Where do I go from Here

18 0 0
                                        

 

Where do I go from Here

 

 

 

I am lost and detached I feel like I am running from something I can’t see. I am scared and do not understand why. I feel trapped and with nowhere to go. I feel like I am swinging on a frayed rope on the last string. I am over the bottomless pit. Where do I go from here, I do not know.

 

 

 

Love is lost to me I will never know what it feels like to be with a man. I will never experience that intimacy of feeling like a real woman who is loved. But there again it is my own fault. I will never know what it feels like to be a mother to hold a new born baby right after it was born. I will never know that bond a mother has with a child. It is lost to me. Where do I go from here, I do not know.

 

 

 

I feel like an outcast but that is nothing new I have been an outcast since the day I was born.

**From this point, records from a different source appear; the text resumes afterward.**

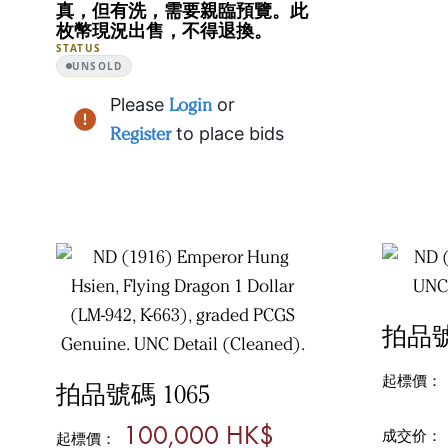
真，但有洗，需要親臨預覽。此
枚幣現況出售，不得退換。
STATUS
UNSOLD
Please
Login
or
Register
to place bids
拍品號
起標價：
拍品號碼 1065
100,000 HK$
成交价：
起標價：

It is all about them has been for a long while now. I am the low man on the totem pole, black sheep of the family. I am the one who could scream in the middle of a crowded living room and not be heard. I am the elephant in the room no one wants to deal with.  Where do I go from here, I do not know.

 

 

 

I feel like I am inside out nothing is right but nothing is wrong it is what they see when they look at me. I am there when needed but invisible when not needed. I can be seen and not heard and be heard but not seen. Where do I go from here. I do not know.

 

 

 

Time is going by so fast yet it seems to stand still. I have done nothing with my life in that has gone by, but I have done everything I could. I look and see I have grown old and yet people say I look young. Where do I go from here. I do not know.

 

 

 

I see myself standing in a distance looking at them they are my family this I know. But at times I do not exist in their lives though I could be sitting in the same room with them. Where do I go from here. I do not know.

 

 

 

The distance grows more every day I have nowhere to go or turn. Lost is the only thing I feel. The fear of not knowing what to do. Will there be somewhere I can go to be safe? Does anyone really care if I am safe? Run and hide to go nowhere and find somewhere to be. Where do I go from here I do not know.

 

 

 

The deaf is silent, the silence is deaf. The quiet sets in everything in its place. Everyone is where they belong. All except me. I belong nowhere and I am everywhere. I am free but am trapped. I feel like a caged animal but I can run in the open field. Where do I go from here I do not know.

 

 

 

I am free but only for a little while my spirit is free it can fly so high. My spirit is happy until it is caught again. It must go back and hide only to be seen by me. No one can know that my spirit is my strength. If they did they would destroy it too. Like they destroyed me a long time ago. They think they got me beat though it looks like that from the outside. The will never know how I feel inside where my spirit and soul live. There is the truth of who I am. Inside I do not have to hide the way I feel, the joy and happiness I have when I go inside myself. The feeling of knowing that this is me the real me not the one behind the mask I wear every day. I am free inside myself. I know where I go from here I belong right where I am.